DIRECTIONS FOR THIS TASK –
Copy all of the data below word for word, but leave out the pictures.
** begin **
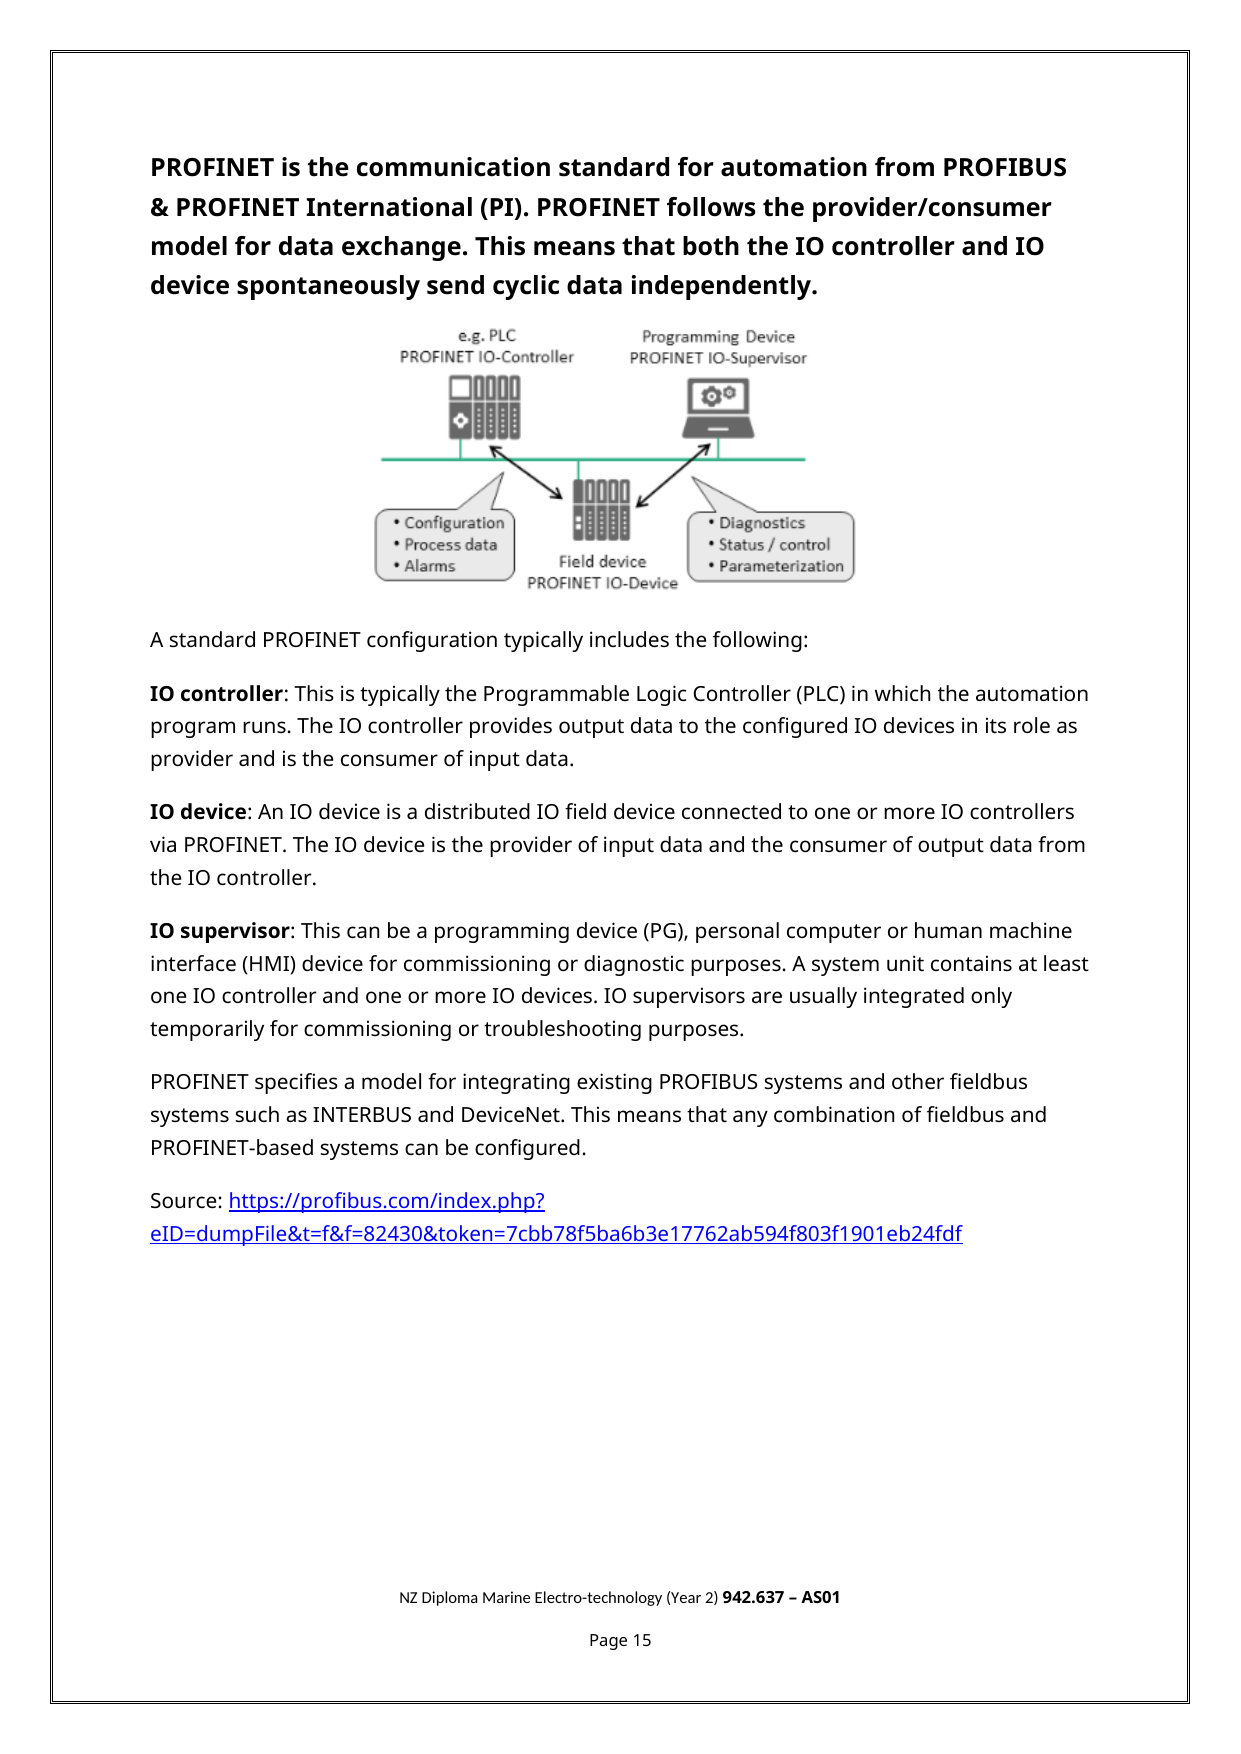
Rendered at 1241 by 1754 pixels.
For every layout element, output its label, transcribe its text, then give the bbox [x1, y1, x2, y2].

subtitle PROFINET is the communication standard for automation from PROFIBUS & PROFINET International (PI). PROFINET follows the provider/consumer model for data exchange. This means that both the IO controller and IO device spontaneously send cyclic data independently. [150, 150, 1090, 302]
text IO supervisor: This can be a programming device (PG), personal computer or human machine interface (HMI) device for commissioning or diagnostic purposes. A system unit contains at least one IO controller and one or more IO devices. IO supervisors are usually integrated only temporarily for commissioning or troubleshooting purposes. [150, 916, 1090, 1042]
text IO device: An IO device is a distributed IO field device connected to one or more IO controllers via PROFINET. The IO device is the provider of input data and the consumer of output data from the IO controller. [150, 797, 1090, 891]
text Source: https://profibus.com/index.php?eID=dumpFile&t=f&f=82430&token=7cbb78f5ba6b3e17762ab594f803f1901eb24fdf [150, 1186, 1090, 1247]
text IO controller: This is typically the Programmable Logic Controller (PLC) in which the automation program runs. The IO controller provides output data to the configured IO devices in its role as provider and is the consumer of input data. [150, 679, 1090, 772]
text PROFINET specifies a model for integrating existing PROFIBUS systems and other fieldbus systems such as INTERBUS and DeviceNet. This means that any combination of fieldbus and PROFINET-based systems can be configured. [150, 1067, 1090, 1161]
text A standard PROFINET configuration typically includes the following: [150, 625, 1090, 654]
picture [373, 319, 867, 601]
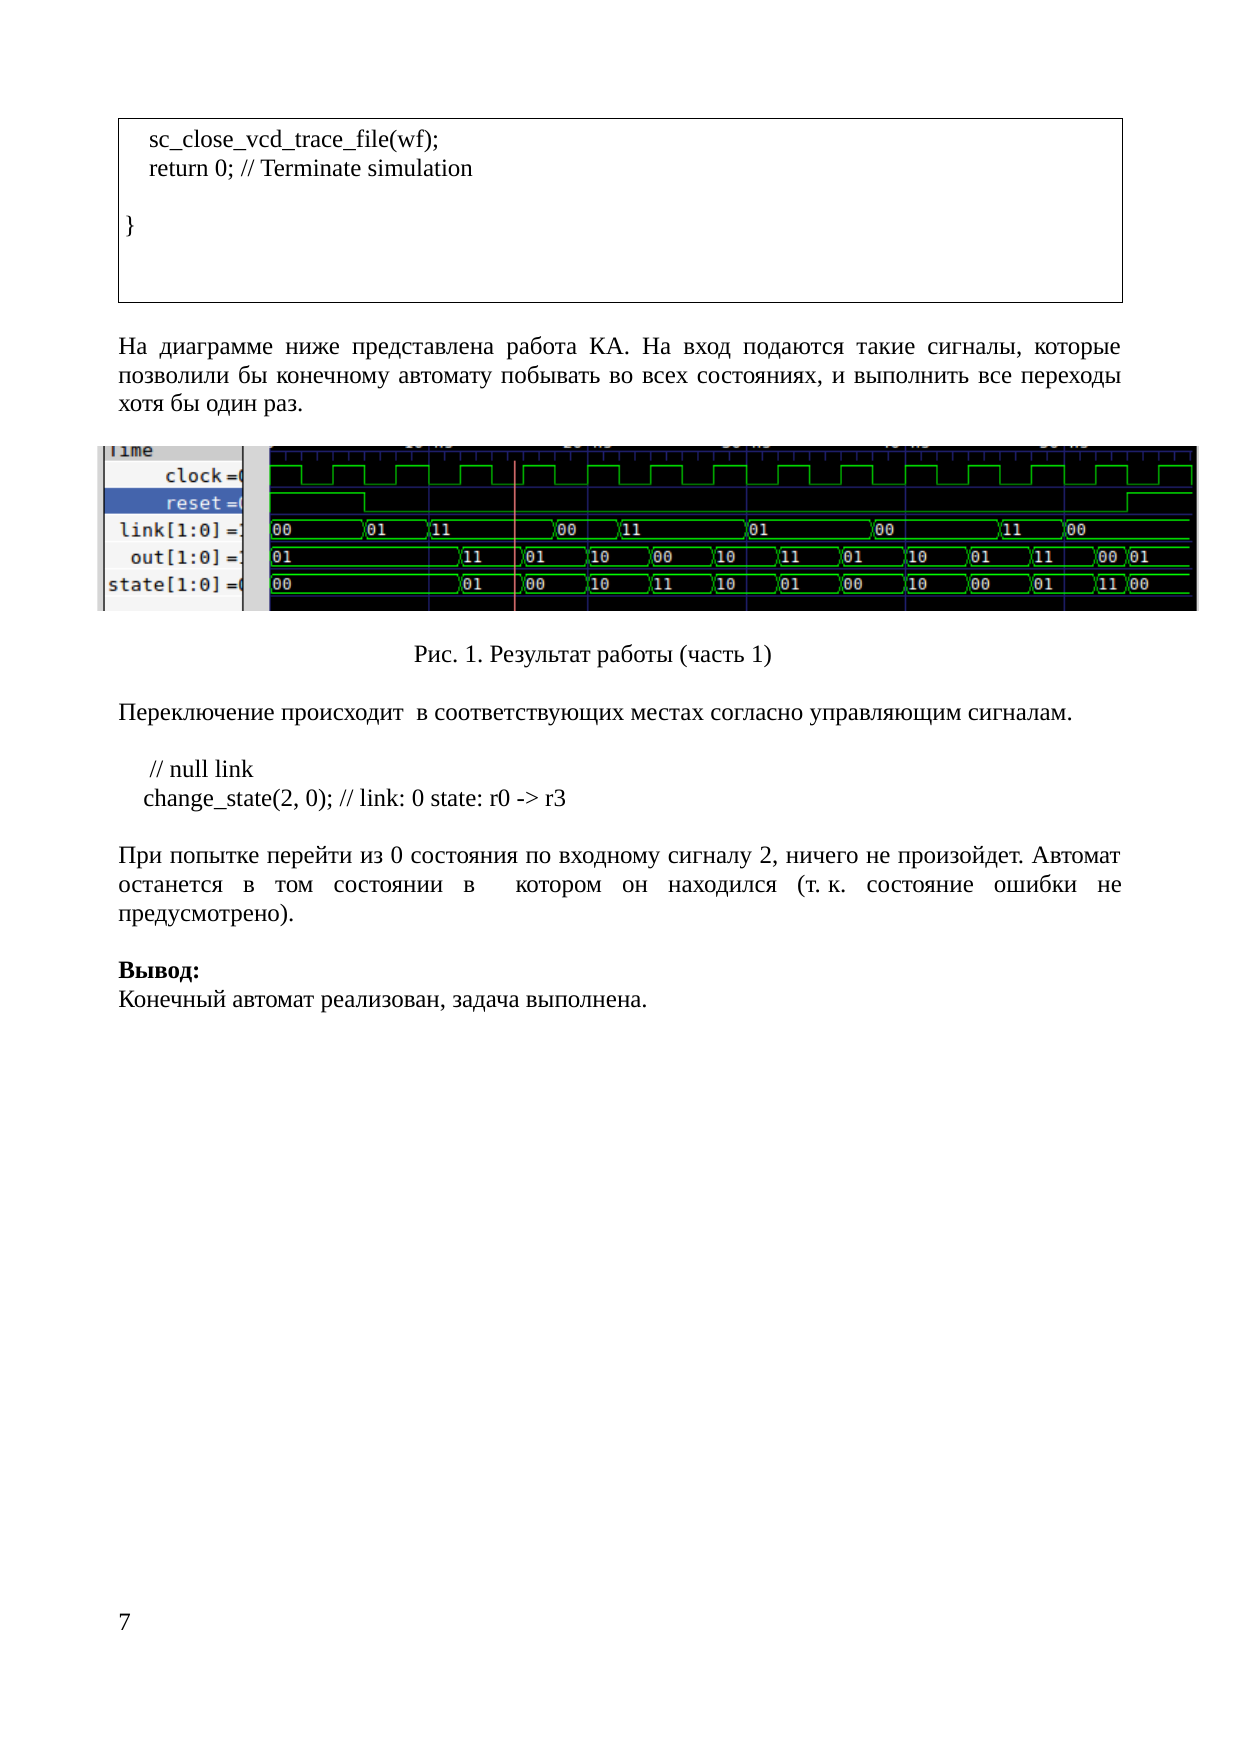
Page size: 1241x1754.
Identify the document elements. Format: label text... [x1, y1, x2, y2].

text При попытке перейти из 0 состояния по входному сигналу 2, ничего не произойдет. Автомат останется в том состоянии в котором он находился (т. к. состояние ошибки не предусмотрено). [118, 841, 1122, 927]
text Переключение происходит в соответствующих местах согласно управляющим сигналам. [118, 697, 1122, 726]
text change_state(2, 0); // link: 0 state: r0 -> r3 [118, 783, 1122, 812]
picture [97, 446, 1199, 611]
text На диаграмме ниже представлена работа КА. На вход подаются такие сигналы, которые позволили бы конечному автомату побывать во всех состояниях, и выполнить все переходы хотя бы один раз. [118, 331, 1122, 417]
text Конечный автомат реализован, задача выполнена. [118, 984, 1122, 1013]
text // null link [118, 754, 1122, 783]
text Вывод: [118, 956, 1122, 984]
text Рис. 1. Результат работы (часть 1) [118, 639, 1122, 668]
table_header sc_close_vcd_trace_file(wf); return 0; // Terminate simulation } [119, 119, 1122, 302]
** end **
IN RESPONSE –
Rendered at 1241 by 1754 pixels.
For every layout element, output its label, transcribe its text, then give the bbox [x1, y1, x2, y2].

subtitle PROFINET is the communication standard for automation from PROFIBUS & PROFINET International (PI). PROFINET follows the provider/consumer model for data exchange. This means that both the IO controller and IO device spontaneously send cyclic data independently. [150, 150, 1090, 302]
text IO supervisor: This can be a programming device (PG), personal computer or human machine interface (HMI) device for commissioning or diagnostic purposes. A system unit contains at least one IO controller and one or more IO devices. IO supervisors are usually integrated only temporarily for commissioning or troubleshooting purposes. [150, 916, 1090, 1042]
text IO device: An IO device is a distributed IO field device connected to one or more IO controllers via PROFINET. The IO device is the provider of input data and the consumer of output data from the IO controller. [150, 797, 1090, 891]
text Source: https://profibus.com/index.php?eID=dumpFile&t=f&f=82430&token=7cbb78f5ba6b3e17762ab594f803f1901eb24fdf [150, 1186, 1090, 1247]
text IO controller: This is typically the Programmable Logic Controller (PLC) in which the automation program runs. The IO controller provides output data to the configured IO devices in its role as provider and is the consumer of input data. [150, 679, 1090, 772]
text PROFINET specifies a model for integrating existing PROFIBUS systems and other fieldbus systems such as INTERBUS and DeviceNet. This means that any combination of fieldbus and PROFINET-based systems can be configured. [150, 1067, 1090, 1161]
text A standard PROFINET configuration typically includes the following: [150, 625, 1090, 654]
picture [373, 319, 867, 601]
Page size: 1241x1754.
Identify the document elements. Format: label text... [x1, y1, x2, y2].

text При попытке перейти из 0 состояния по входному сигналу 2, ничего не произойдет. Автомат останется в том состоянии в котором он находился (т. к. состояние ошибки не предусмотрено). [118, 841, 1122, 927]
text Переключение происходит в соответствующих местах согласно управляющим сигналам. [118, 697, 1122, 726]
text change_state(2, 0); // link: 0 state: r0 -> r3 [118, 783, 1122, 812]
picture [97, 446, 1199, 611]
text На диаграмме ниже представлена работа КА. На вход подаются такие сигналы, которые позволили бы конечному автомату побывать во всех состояниях, и выполнить все переходы хотя бы один раз. [118, 331, 1122, 417]
text Конечный автомат реализован, задача выполнена. [118, 984, 1122, 1013]
text // null link [118, 754, 1122, 783]
text Вывод: [118, 956, 1122, 984]
text Рис. 1. Результат работы (часть 1) [118, 639, 1122, 668]
table_header sc_close_vcd_trace_file(wf); return 0; // Terminate simulation } [119, 119, 1122, 302]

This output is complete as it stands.